Rabu

Ubah Paradigma Dikasihani Menjadi Diberdayakan

Made Adi Gunawan
Berbagai fakta memperlihatkan berbagai perlakuan yang tidak adil dan sikap diskriminatif yang masih sering dialami penyandang cacat. Coba saja ketika penyandang cacat ingin masuk sekolah, masih terdapat penolakan di beberapa sekolah umum.
Begitu juga dengan fasilitas informasi atau perangkat seleksi yang dapat diakses bagi peserta penyandang cacat, penolakan untuk akses lapangan kerja, kurangnya fasilitas layanan publik yang dapat diakses penyandang cacat, kurangnya kesempatan dan dukungan pemerintah dalam parisipasi atlit penyandang cacat di tingkat dunia dan lain-lain. Apa kata Ketua Persatuan Tunanetra Indonesia (Pertuni), Made Adi Gunawan, Msi atas diskriminasi tersebut. Berikut wawancara media ini dengan sarjana S2 Ilmu Administrasi Negara Universitas Indonesia.

Bagaimana stigma terhadap penyandang cacat selama ini?
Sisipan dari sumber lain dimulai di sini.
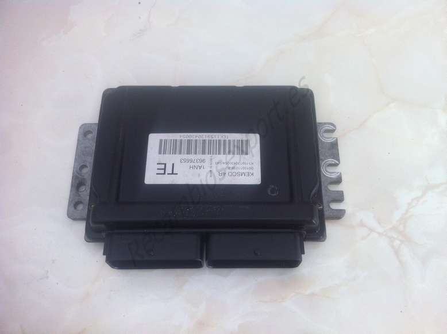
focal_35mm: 35
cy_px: 167
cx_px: 224
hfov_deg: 52.7
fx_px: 451
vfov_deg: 40.6
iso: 80
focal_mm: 3.85
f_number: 2.8
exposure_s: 1/40
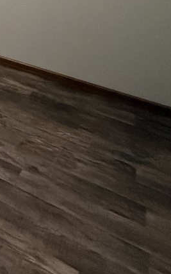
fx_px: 373
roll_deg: +0.2
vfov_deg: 34.5
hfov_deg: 15.6
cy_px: -30
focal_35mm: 50
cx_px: -225
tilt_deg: -13.7
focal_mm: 2.22
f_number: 2.2
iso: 800
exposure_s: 1/60
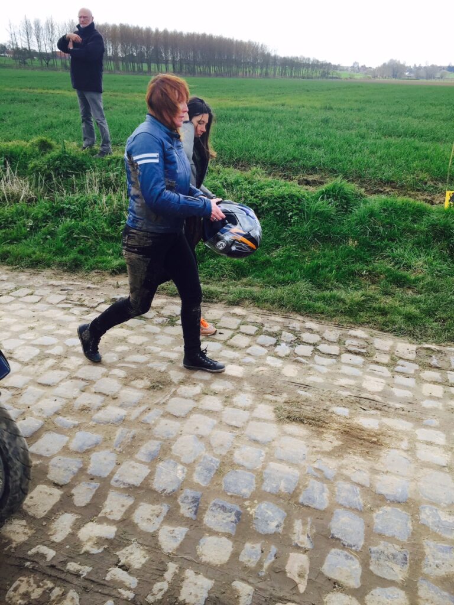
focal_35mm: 29
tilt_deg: -22.1
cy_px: 302
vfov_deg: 61.7
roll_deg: -2.1
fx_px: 507
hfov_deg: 48.2
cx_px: 227
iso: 32
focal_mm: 4.15
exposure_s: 1/775
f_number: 2.2
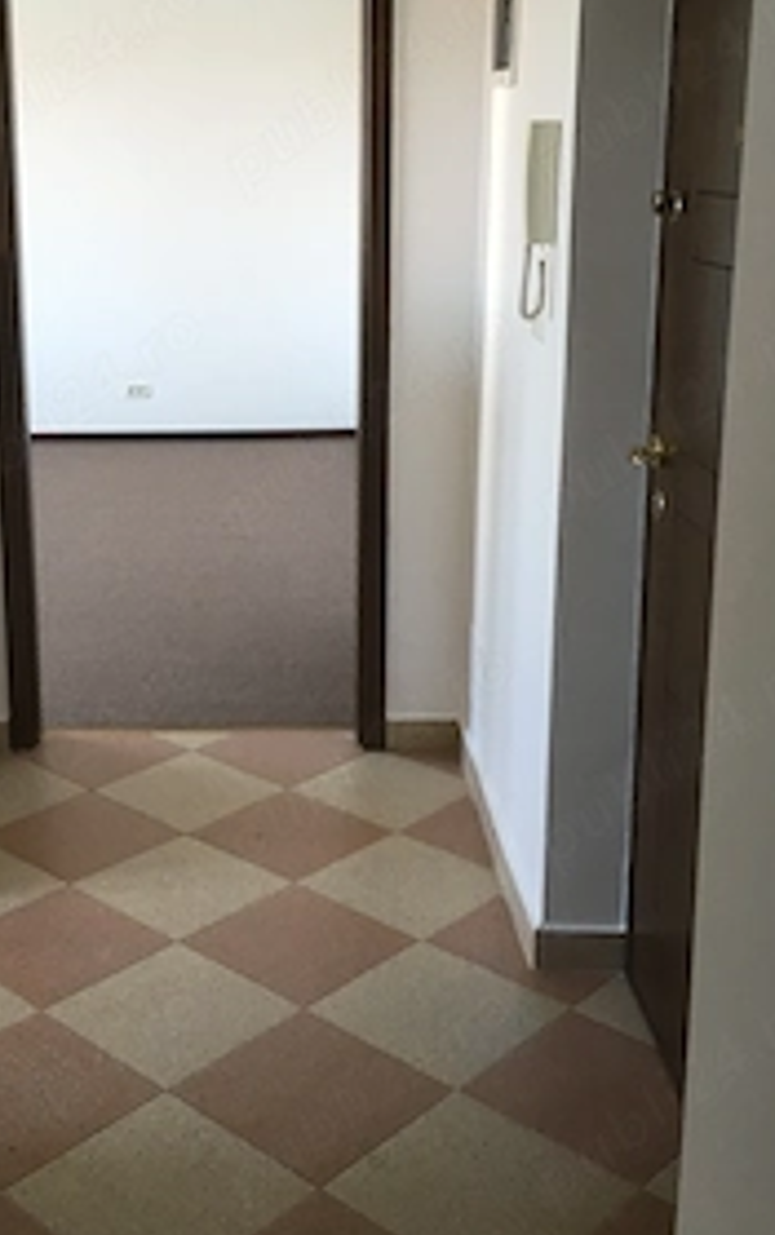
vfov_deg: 45.0
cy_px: 491
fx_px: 1483
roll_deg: +0.9
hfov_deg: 28.9
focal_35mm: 44
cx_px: 213
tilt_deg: -13.7
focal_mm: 4.15
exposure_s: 1/33
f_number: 2.2
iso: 40
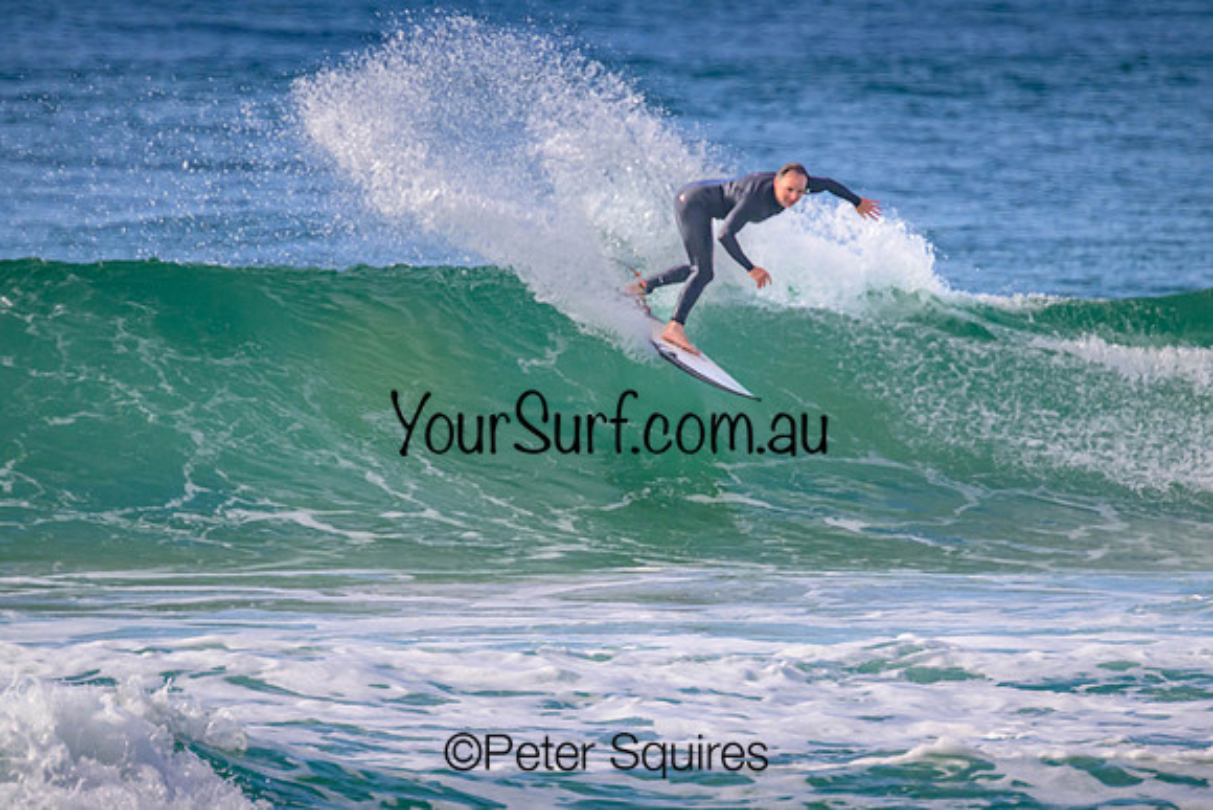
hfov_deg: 2.3
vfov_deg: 1.5
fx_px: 30329
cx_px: 682
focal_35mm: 900
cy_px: 393
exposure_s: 1/2000
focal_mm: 800
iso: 1400
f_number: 11
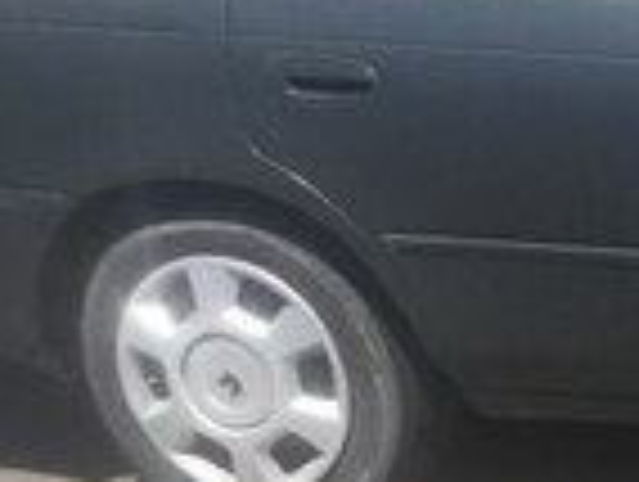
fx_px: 2663
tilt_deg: -20.7
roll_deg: +0.5
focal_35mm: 144
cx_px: 1192
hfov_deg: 12.4
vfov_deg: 10.3
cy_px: 295
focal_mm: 3.3
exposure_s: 1/1087
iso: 25
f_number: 2.4
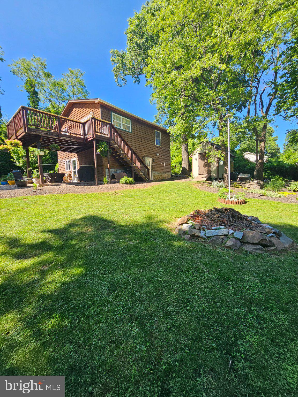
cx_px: 149
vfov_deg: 106.2
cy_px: 198
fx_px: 149
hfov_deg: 89.9
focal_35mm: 13
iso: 50
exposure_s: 1/407
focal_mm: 2.2
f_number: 2.2
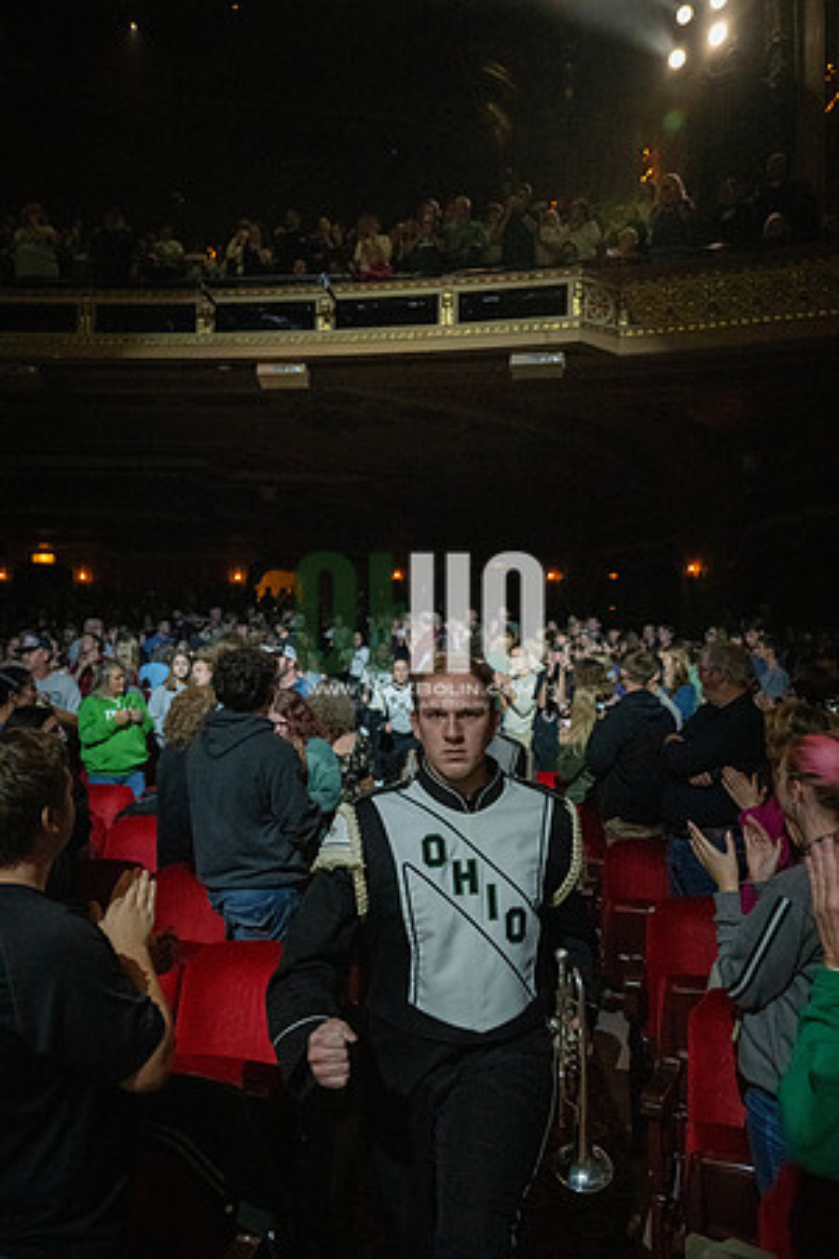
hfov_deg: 51.3
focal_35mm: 25
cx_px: 420
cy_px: 630
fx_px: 874
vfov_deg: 71.5
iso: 12800
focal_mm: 25
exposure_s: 1/500
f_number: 2.8
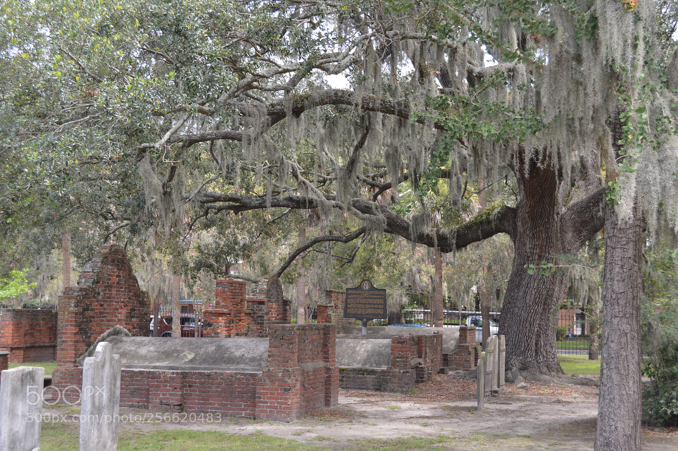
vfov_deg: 26.4
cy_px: 226
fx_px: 960
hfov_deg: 38.9
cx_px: 339
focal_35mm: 51
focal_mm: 34
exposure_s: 1/125
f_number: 5.6
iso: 160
Stigma terhadap keberadaan penyandang cacat di masyarakat menafsirkan kecacatan identik dengan orang sakit, lemah, tidak memiliki kemampuan, hanya akan membebani orang sekitarnya. Sehingga penyandang cacat mengalami aliensi (pengucilan) marjinalisasi (terpinggirkan) dan diskriminasi (dibedakan). Sikap dan perlakukan masyarakat serta keluarga yang negatif masih banyak ditemui terhadap penyandang cacat yakni isolasi (disembunyikan), over proteksi (perlindungan yang berlebihan), diskriminasi (dianaktirikan) bahkan dieksploitasi dan lain-lain.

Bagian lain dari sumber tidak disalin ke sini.